Peggy Saturn’s new moon
Scientists studying the Saturn’s rings are hoping to get a resolved picture of an embedded object they believe exists but cannot see.
The moonlet named Peggy is named after London researcher Carl Murray’s mother-in-law, was first identified on 15th April 2013, as a long, bright smudge at the end of Saturn’s A-ring.
The Cassini spacecraft’s mission at Saturn is coming to close and its dramatic end-of-life disposal. All the constant stream of pictures and vital data it has returned in the past 13 years will come to stop abruptly, when in September, the probe will be driven to destruction in the atmosphere of Saturn.

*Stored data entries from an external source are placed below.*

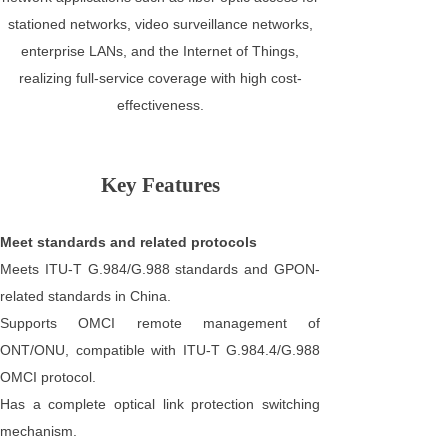
stationed networks, video surveillance networks,
enterprise LANs, and the Internet of Things,
realizing full-service coverage with high cost-
effectiveness.
Key Features
Meet standards and related protocols
Meets ITU-T G.984/G.988 standards and GPON-
related standards in China.
Supports OMCI remote management of
ONT/ONU, compatible with ITU-T G.984.4/G.988
OMCI protocol.
Has a complete optical link protection switching
mechanism.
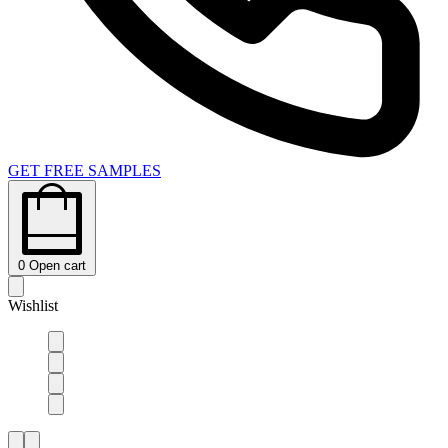
GET FREE SAMPLES
0
Open cart
Wishlist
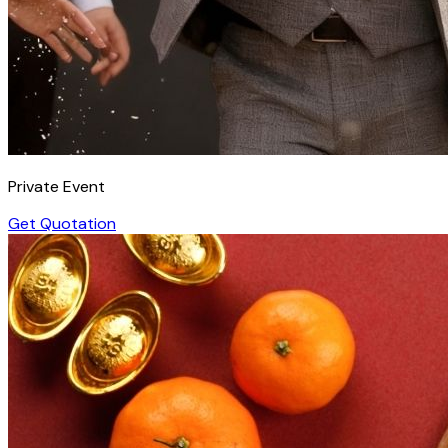
Private Event
Get Quotation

Professor Carl Murray and his team at Queen Mary University of London said “Peggy is such an interesting object, and for people who work on the mission and even with the publics- it captured their imagination. Peggy will be one of the last goal for Cassini.
Peggy is smaller than 5km across. At the American Geophysical Union conference, Dr. Linda Spilker, the NASA project planetary scientist on the Cassini mission, outlined the end-stage activities of the probe, culminating in its disposal on 15 September 2017.

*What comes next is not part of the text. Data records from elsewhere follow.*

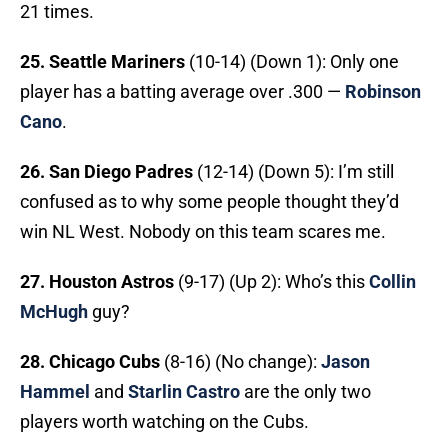
21 times.
25. Seattle Mariners
(10-14) (Down 1): Only one
player has a batting average over .300 —
Robinson
Cano
.
26. San Diego Padres
(12-14) (Down 5): I’m still
confused as to why some people thought they’d
win NL West. Nobody on this team scares me.
27. Houston Astros
(9-17) (Up 2): Who’s this
Collin
McHugh
guy?
28. Chicago Cubs
(8-16) (No change):
Jason
Hammel
and
Starlin Castro
are the only two
players worth watching on the Cubs.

“The mass of the rings is uncertain by 100 per cent, if they are more massive, maybe they are really as old as Saturn. If they are less massive, then they are really young, maybe only a mere 100million years old. Age is vital to this idea that rings or discs, are the medium in which objects form.” According to Dr. Linda Spilker.
But making moons takes time and if the largest of the Saturn’s satellites came out of this same process, it demands the present system to be very old” Linda explains.